We reached the floor of the valley and hopped on a 6 mile paved bike path that took us out to the town of Frisco.  For the return to Breckenridge we climbed up Miners Pass.  Crazy steep and rocky ascent for 1,500 feet.  From there we joined up on the Peaks Trail.  This is a locals' favorite with technical roots, wooden bridges, and quick descents and climbs through the forest.  I was having a great stage and joined up on the wheels of a duo couple for the last 5 miles.  They had a lot of positive energy and we had fun zorching through the forest to the finish line.

A bit later I was able to catch this shot of my buddy Jim crossing the finish line. 

Today's stats:

28.2 miles
4 hr 19 min
Elevation Gain 4,639 feet
Garmin track here

Wednesday, August 13, 2014

Breck Epic day 4 race report

Drew was too tired to report much tonight.  I talked to him and he was in high spirits, as day 4 was done and there are only 2 more to go. Other racers are going very fast on the downhill and he may be loosing some time there, but he is in one piece and that is very good.

He sent me this and some pictures:

"Today marked one of the longest legs at 42 miles and 6,600' of climbing.  I woke up this morning worried about my tendonitis.  Last night I thought I was dealing with an IT Band issue, but after a little research discovered the root of my problem.  I ended up taping my leg which was extremely helpful.

By reducing the movement of the muscle, day 4 was bearable."

He did stop to take some photos that I had requested.  Thanks, Drew!
If y'all have been looking at the satellite imagery under his Garmin track, you may have noticed that the river bottoms look really strange.

They look like there are large sand dunes piled up in the flood plane.  (Click on the image to enlarge.) Those are tailing piles left from mining for gold by dredging. Here are two close ups.

Basically, to get at the gold that is present in the river gravel (gold that has eroded from the ore bodies in the mountains), a large dredging machine sorts and washes the gravel.  The heavier gold sinks to the bottom of the machinery.  The sand, silt and gravel is spit out the back of the dredge and piled up. Then the machine is moved and another pile is made. It leaves a messy, non-functional river channel, but at least there isn't a lot of heavy metal or chemical contamination.

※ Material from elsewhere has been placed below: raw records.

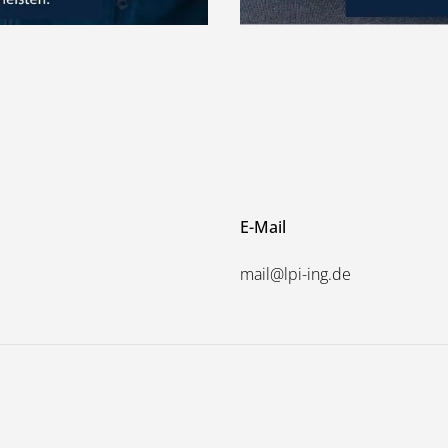
E-Mail
mail@lpi-ing.de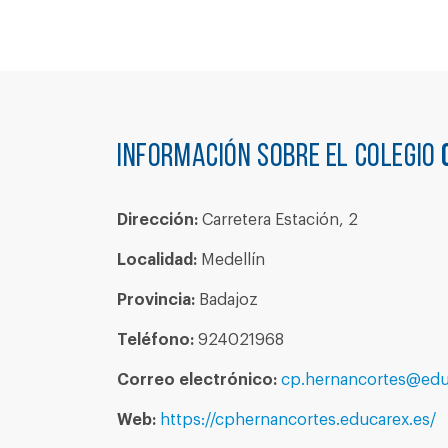
Información sobre el colegio
Dirección:
Carretera Estación, 2
Localidad:
Medellín
Provincia:
Badajoz
Teléfono:
924021968
Correo electrónico:
cp.hernancortes@edu
Web:
https://cphernancortes.educarex.es/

Plans are in place to reclaim some of these areas to get them back to a natural mountain river channel, but that will take a lot of money and time.

What we humans won't do for fancy jewelry!

Tuesday, August 12, 2014

Breck Epic Day 3 Race Report

Breck Epic Stage 3
by Drew

Distance 35.8 miles
Time: 5:48:37
Elevation gain: 6,200'

There were several climbs and the course was a little confusing today.  The aid stations were moved (penned in by me on the elevation chart) so I decided to take an elevation profile with me.  I taped it to the top tube of my bike for easy reference.

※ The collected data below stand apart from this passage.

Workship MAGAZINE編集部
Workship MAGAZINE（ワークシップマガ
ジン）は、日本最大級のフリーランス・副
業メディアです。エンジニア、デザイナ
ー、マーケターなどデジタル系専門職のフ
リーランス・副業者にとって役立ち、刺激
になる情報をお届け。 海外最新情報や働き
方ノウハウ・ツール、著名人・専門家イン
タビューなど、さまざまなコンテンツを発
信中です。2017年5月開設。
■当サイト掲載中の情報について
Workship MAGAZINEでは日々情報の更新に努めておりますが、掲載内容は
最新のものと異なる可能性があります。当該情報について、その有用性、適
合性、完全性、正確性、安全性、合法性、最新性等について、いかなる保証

Stage 3 included two major climbs.  The first climb over French Pass topped out at 12,000 feet.  Oxygen was lacking and even the simplest bike handling skills were difficult to complete.  When we reached the top there were supporters handing out bacon, Skittles, and Coors Beer.  My head was pounding and the air was thin.  I politely declined the support food and descended down the backside of the pass.  High alpine single track trails with stream crossings and loose rocks.  We descended down the back side to an oxygen rich environment of 11,000 feet. We traversed the backside of the mountain ridge on the Colorado Trail and then climbed back up over Georgia Pass to descend back in to Breckenridge, Colorado.

Garmin track here.

Today involved a lot of climbing and I had an old IT band issue resurface.  My performance was off a bit with this issue, but I survived the day and spent the afternoon and evening massaging the IT bands and getting them to loosen up.  Jim and I even went to a local promoter in the race event parking lot called "Elevated Legs". They put big compression boots on your legs and they inflate and deflate over a 20 minute period.

 The premise of the operation is that they inflate the foot chambers, then the calf chambers, then the lower quad, and finally the upper quads.  This helps the blood in the legs flush out the toxins. My legs felt better after this session.

Overall it was a good day and I hope that my IT bands tomorrow decide to cooperate.